Zaurus + Kismet + External Antenna HOWTO

Introduction

I've recently gotten hold of a new Zaurus SL-6000L, which I purchased with the intention of turning it into a slick mobile wardriving platform. My main goal was the identification and location of rogue b/g access points on my company's LAN. I was less concerned with packet capturing, WEP cracking or map making. I chose the Zaurus specifically because it runs Linux and Kismet, the best tool I've seen for identifying wireless networks.

Now, I read a bunch of "Zaurus + Kismet" HOWTO pages before I made my purchase, and although they were all for the slightly older Zaurus models, it was pretty clear that I would have no problem getting Kismet up and running with the Zaurus' built-in WiFi card. Unfortunately, this wasn't quite what I needed. The built-in wireless suffered from two major drawbacks:

1. Its not very powerful, so it's not very good for identifying weak or far-away signals
2. You can't hook up an external antenna, which means you can neither pull in weaker signals nor use directional antennas to locate rogue APs

The Zaurus has a built-in CompactFlash slot, but apparently none of the available CF WiFi cards have external antenna jacks. This seems like an obvious feature to include, at least on some models, but I was unable to locate any CF cards that would fit my needs.

In the end, though, I was able to achieve my goals. By following the instructions in this document, you too can create a handheld wardriving rig that can give a bulkier laptop a run for its money.

What You Need

If you want to duplicate my setup exactly, you'll need the following equipment. You can probably substitute reasonably similar equipment, but I've only tested the following combination:

1. Sharp Zaurus SL-6000L
   Approximate Cost: $700
   URL: http://www.sharpusa.com/products/ModelLanding/0,1058,1255,00.html
2. CompactFlash Expansion Adapter (Model CE-JC2)
   Approximate Cost: $170
   URL: http://www.amazon.com/exec/obidos/tg/detail/-/B0001WJ2AG/
   This is optional, but I recommend it due to the built-in extra battery. This WiFi card will suck up a lot of juice.
3. CompactFlash to PC Card Adapter (Model SEM-CFPC)
   Approximate Cost: $20
   URL: http://www.semsons.com/comflastopcc.html
   This weird piece of equipment lets you put a full PCMCIA card into a little CompactFlash slot. If you've never seen one before, check out the picture at this URL for a better idea of what it is.
4. 802.11b "Kit" #KIT-EXT1-12Y-NF from NetGate.com
   Approximate Cost: $108
   URL: http://www.netgate.com/kits.html
   This kit comes with a "long-range" 802.11b card operating at 200mW, a 12 dBi Yagi directional antenna with a 30 degree beam, and the correct pigtail to mate the two.
5. Your favorite omni directional antenna (MMCX connector or something with an appropriate pigtail to connect to the card). I use a 9 dBi omni Entarasys model right now, just because that's what I had laying around.

Software

Besides the Zaurus' built-in Linux, you'll need three things:

1. A terminal emulator. The Zaurus comes with one on the CDROM, but you'll have to install it manually.
2. Kismet
3. Kismet-qt, the GUI frontend meant especially for PDAs

See the document entitled How to run Kismet on the SL-6000L for more information on obtaining and installing these files.

How to Do It

First, get Kismet up and running using the Zaurus' built-in WiFi card using the directions found in How to run Kismet on the SL-6000L. In other words, don't try to connect up the CF adapter or the PCMCIA wireless card you bought just yet. Make sure Kismet is working first before we try anything too fancy.

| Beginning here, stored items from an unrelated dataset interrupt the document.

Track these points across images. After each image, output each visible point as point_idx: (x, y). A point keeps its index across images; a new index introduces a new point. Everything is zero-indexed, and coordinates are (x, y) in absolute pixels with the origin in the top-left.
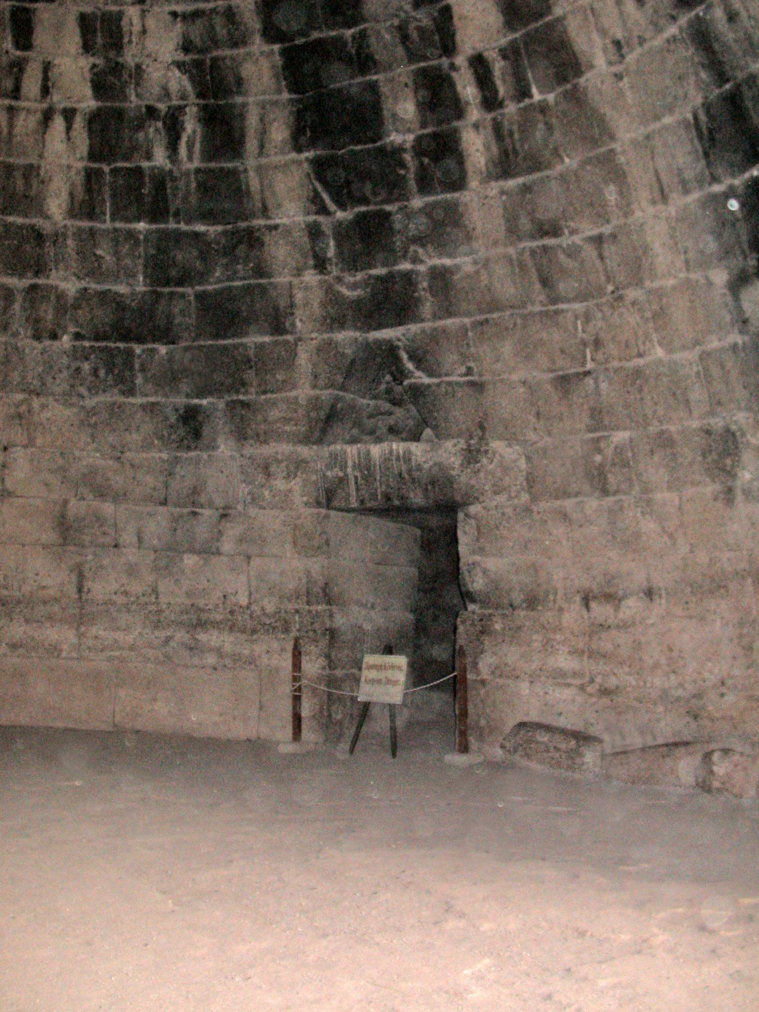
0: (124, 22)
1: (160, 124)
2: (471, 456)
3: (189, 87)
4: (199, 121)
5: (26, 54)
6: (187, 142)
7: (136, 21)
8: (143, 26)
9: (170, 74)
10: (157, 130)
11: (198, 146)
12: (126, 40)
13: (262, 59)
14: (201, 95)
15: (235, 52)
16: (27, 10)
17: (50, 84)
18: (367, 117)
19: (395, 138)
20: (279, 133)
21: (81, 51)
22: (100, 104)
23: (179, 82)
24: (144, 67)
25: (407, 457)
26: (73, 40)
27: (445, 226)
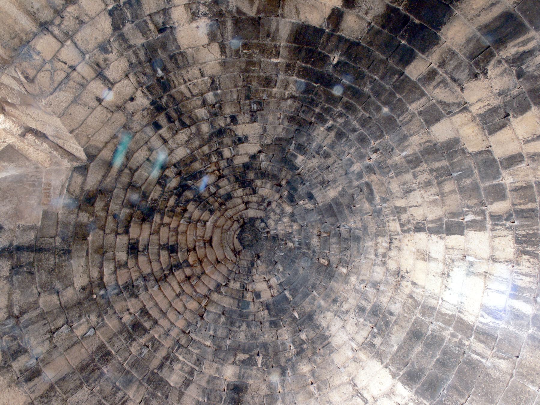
0: (481, 112)
1: (524, 67)
3: (492, 63)
4: (506, 47)
6: (524, 46)
7: (477, 106)
8: (477, 102)
9: (493, 76)
10: (527, 67)
11: (520, 40)
12: (490, 107)
13: (449, 37)
14: (492, 55)
15: (457, 51)
16: (501, 162)
17: (535, 137)
21: (508, 127)
22: (532, 105)
23: (493, 70)
24: (498, 91)
26: (504, 135)
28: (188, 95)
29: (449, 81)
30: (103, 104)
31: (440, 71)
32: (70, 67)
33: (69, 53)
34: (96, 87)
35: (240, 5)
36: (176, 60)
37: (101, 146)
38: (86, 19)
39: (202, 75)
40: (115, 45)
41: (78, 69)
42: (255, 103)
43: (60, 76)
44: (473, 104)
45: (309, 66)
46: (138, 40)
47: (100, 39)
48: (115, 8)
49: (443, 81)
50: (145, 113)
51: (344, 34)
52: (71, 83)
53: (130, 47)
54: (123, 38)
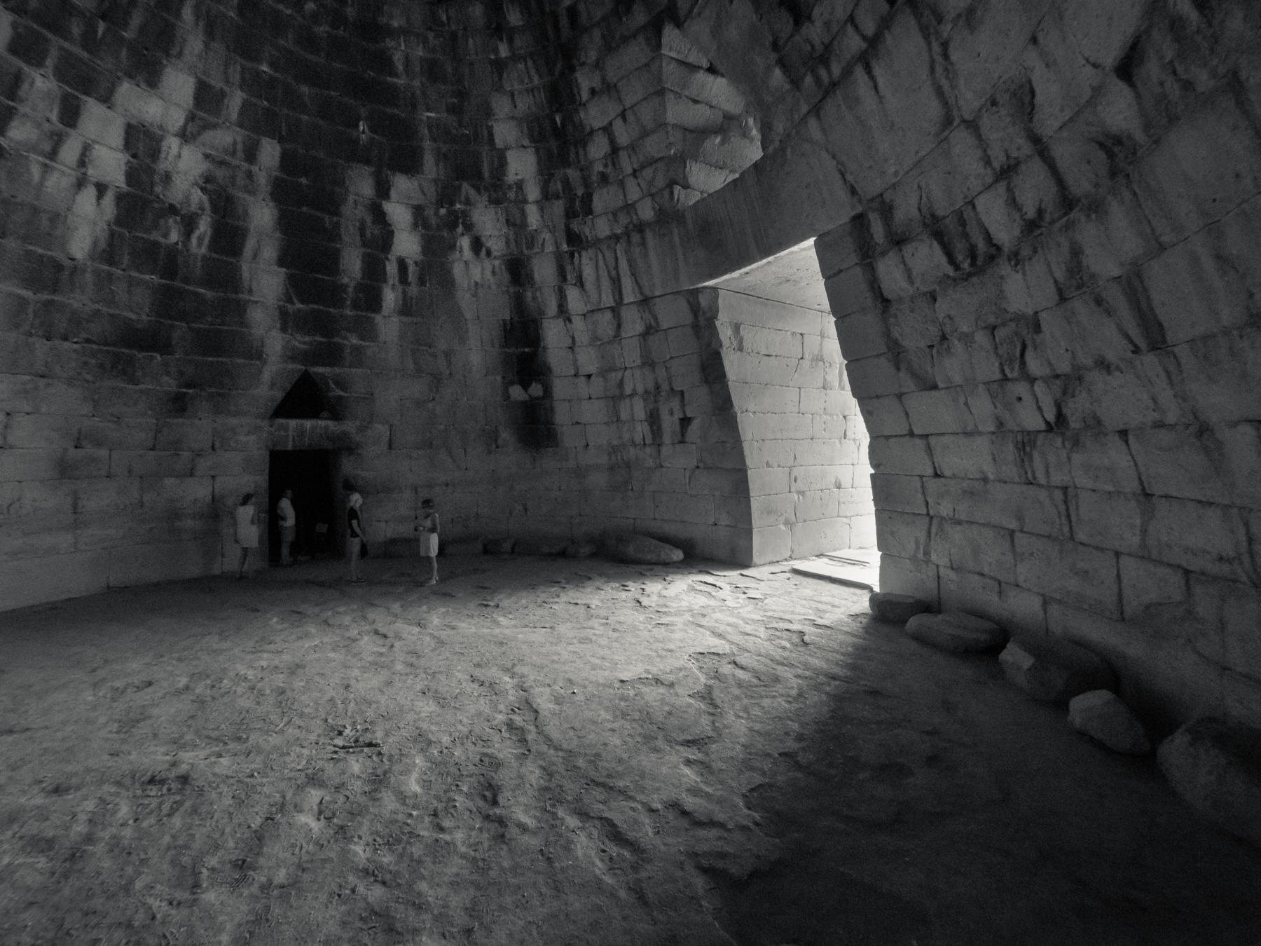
0: (164, 144)
2: (361, 429)
3: (207, 205)
5: (68, 130)
18: (331, 262)
19: (346, 280)
20: (270, 252)
23: (197, 196)
25: (326, 428)
27: (367, 331)
28: (530, 63)
29: (228, 158)
30: (619, 109)
31: (245, 165)
32: (636, 177)
33: (634, 193)
34: (623, 138)
35: (478, 198)
36: (540, 133)
37: (641, 39)
38: (611, 217)
39: (512, 95)
40: (594, 178)
41: (630, 171)
42: (443, 25)
43: (648, 173)
44: (180, 148)
45: (389, 110)
46: (573, 174)
47: (605, 191)
48: (587, 215)
49: (233, 153)
50: (583, 59)
51: (367, 170)
52: (642, 158)
53: (582, 170)
54: (586, 182)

Assuming you can make kismet work right using the internal card, using the external card is a no-brainer. The PCMCIA card uses the same Prism chipset as the internal card, so no extra configuration is necessary. The only thing you need to do is to make sure that the PCMCIA card is configured as the only active wireless device (device "wlan0") when Kismet starts up:

1. If you are associated with any wireless network, disconnect from it.
2. Plug the PCMCIA card into the CF adapter, and plug the adapter into the Zaurus.
3. Connect your favorite antenna
4. Start Kismet, and it magically works!

As you can see, the real trick here wasn't the software configuration, it was just finding the right combination of parts to do the job without a lot of painful Kismet configuration magic.